What you have to do » Pictures stay out; print the rest of the listing below exactly as it stands.

*** The data ***

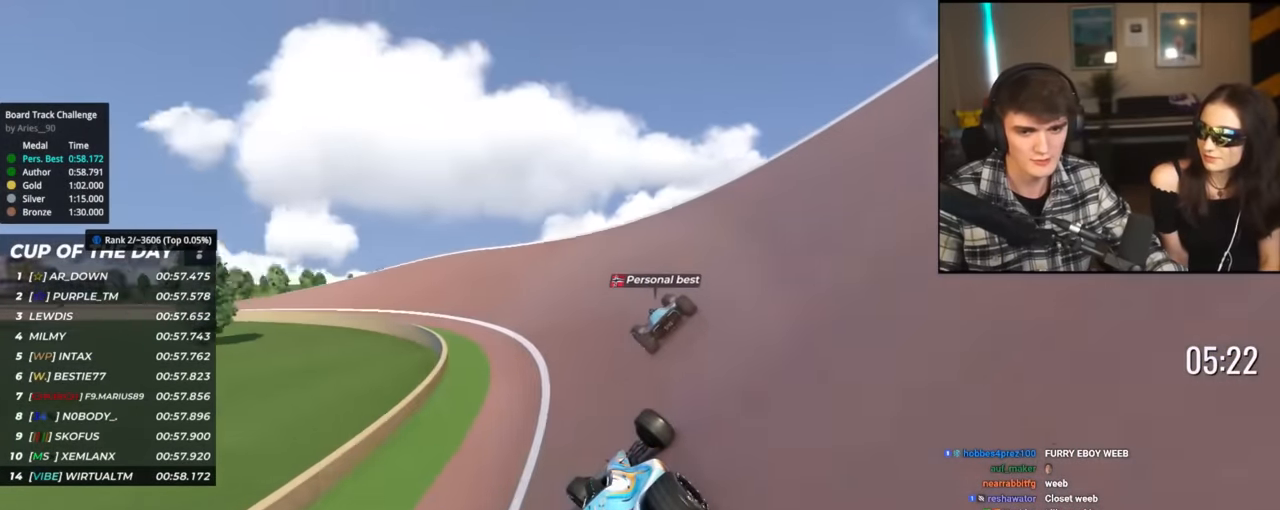
{"keys": ["left", "up"], "events": []}
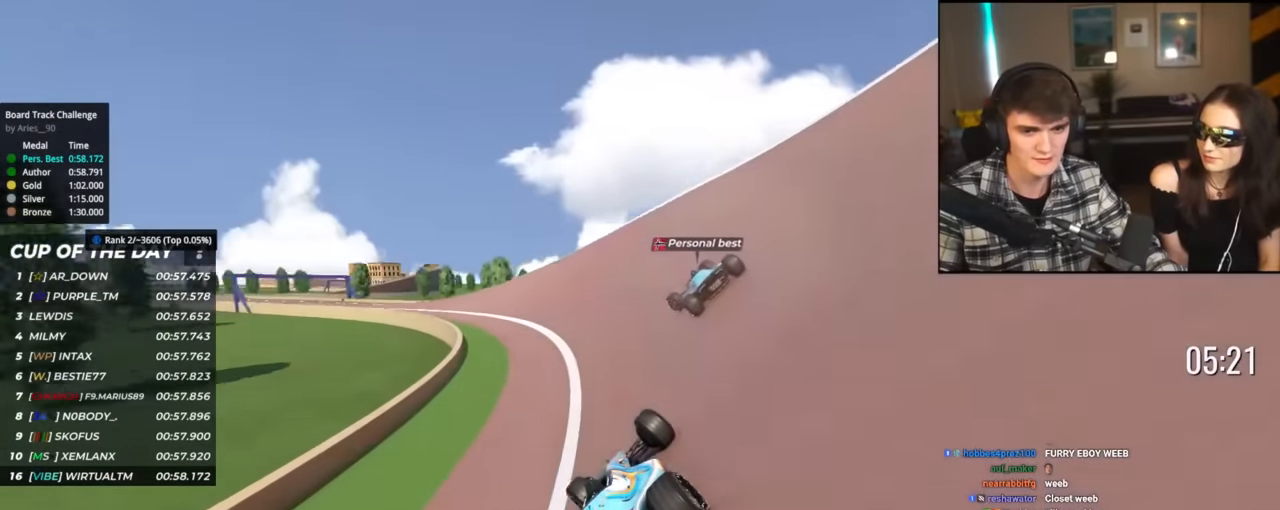
{"keys": ["left", "up"], "events": []}
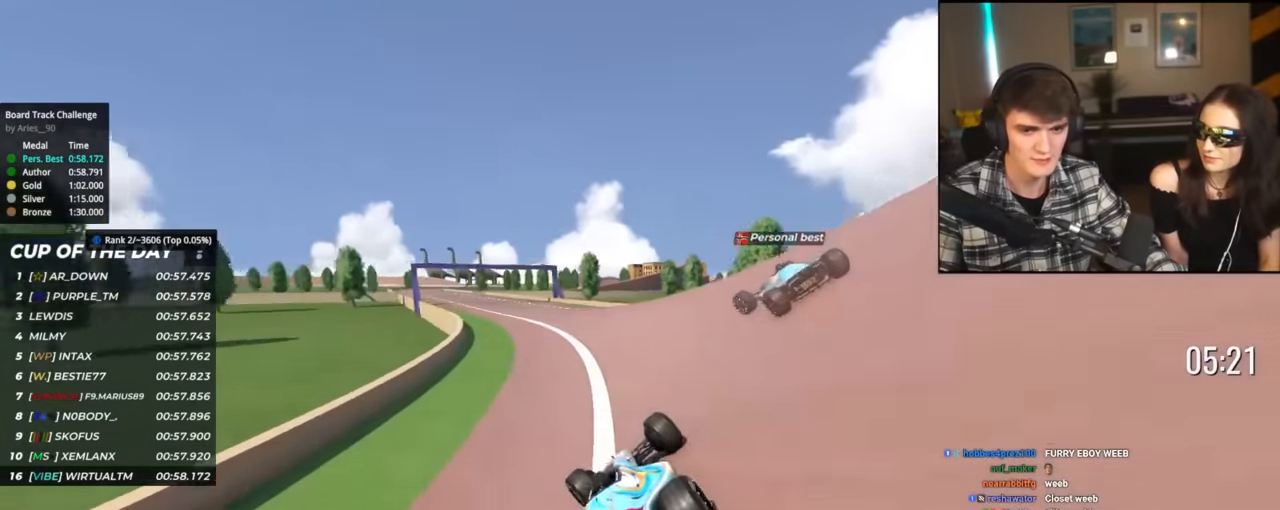
{"keys": ["left", "up"], "events": []}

***

Solution below »
{"keys": ["left", "up"], "events": []}
{"keys": ["left", "up"], "events": []}
{"keys": ["left", "up"], "events": []}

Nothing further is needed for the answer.